There was movement at the edge of his vision, two men in the house, each training weapons on him. A coyote leapt from the shadows, ruining the first soldier’s aim even as his gun belted a hail of death. The shots wen
t wide, ricocheting off one of the fallen suits of armor. The second soldier fired uninterrupted, but Ahiga was ready. He blurred, just for a moment.
The motion carried him to the roof, affording him a vantage of the combat. Would that he could walk the shadows like a female. He felt exposed up here despite his crouching in the haze unleashed by the strange warriors and their never-ending hail of death. Such wishes were futile, of course. He must work with what he had.
Ahiga watched as the whelp sprang to his feet and bolted into the house, disappearing from view. Ahiga shifted his gaze to the soldiers massing in the front yard. The loss of the helicopter and the sudden attacks by coyotes had forced them to be cautious, but already they were regrouping.
Movement from the yard. Ahiga turned back to see the last suit of black armor leap to its feet and sprint toward the house, where the whelp had disappeared. The man in that suit was the gravest threat. He must be stopped.

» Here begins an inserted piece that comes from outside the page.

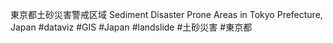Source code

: 東京都土砂災害警戒区域
Sediment Disaster Prone Areas in Tokyo Prefecture, Japan
#dataviz #GIS #Japan #landslide #土砂災害 #東京都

Ahiga fell from the sky like a bird of prey, tackling the armored soldier and sending them both into a rolling tangle of limbs. This opponent was faster than the others, cleverer and more willing to adapt. He must be their leader. Their Champion stabbed down with those wicked blades, pinning Ahiga’s foot to the ground. He rammed the other set of claws into Ahiga’s groin, flooding his manhood with shards of fiery agony.
Ahiga battled past the pain, for hesitation was death. He needed to buy Blair more time. He could not set down his heavy burden, not just yet. Ahiga wrapped his opponent in a tight embrace, ignoring his wounds as he summoned the energy for a blur.
The silvery energy moved sluggishly, mostly gone after his gift to speed Blair’s healing. Yet enough remained for what he intended. He blurred away from the combat, carrying the soldier up the hillside. He bounded over boulders and around shrubs, eating up the distance and carrying the primary threat far from the whelp.